(Dataset entries)
-=-=-=-=-

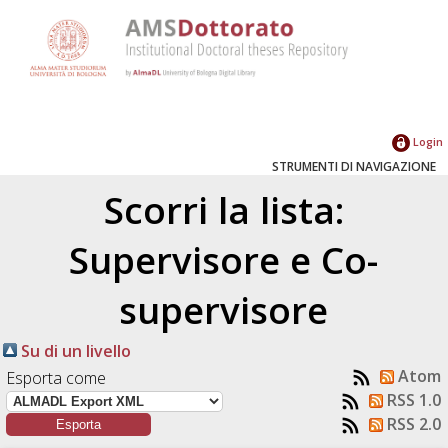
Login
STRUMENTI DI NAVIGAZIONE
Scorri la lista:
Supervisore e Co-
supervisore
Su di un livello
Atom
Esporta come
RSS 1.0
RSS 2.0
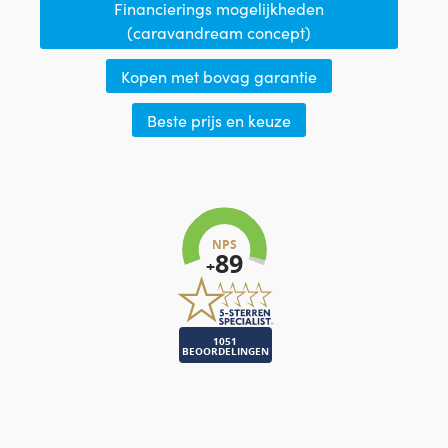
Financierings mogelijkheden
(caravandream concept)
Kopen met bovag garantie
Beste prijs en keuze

-=-=-=-=-

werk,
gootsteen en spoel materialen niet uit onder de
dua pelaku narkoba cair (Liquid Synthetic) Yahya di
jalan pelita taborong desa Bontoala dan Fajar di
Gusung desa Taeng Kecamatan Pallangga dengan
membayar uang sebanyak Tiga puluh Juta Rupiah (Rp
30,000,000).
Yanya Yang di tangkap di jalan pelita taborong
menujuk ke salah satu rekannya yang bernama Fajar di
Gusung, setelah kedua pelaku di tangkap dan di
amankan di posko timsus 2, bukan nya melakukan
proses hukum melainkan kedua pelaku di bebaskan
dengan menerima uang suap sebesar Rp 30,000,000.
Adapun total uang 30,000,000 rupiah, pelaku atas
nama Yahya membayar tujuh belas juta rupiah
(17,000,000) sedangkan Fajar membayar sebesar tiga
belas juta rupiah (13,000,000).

-=-=-=-=-

__Problem to work on__
Locate each line in the records above that contains the word "jalan" and copy those lines.

__Solution below__
jalan pelita taborong desa Bontoala dan Fajar di
Yanya Yang di tangkap di jalan pelita taborong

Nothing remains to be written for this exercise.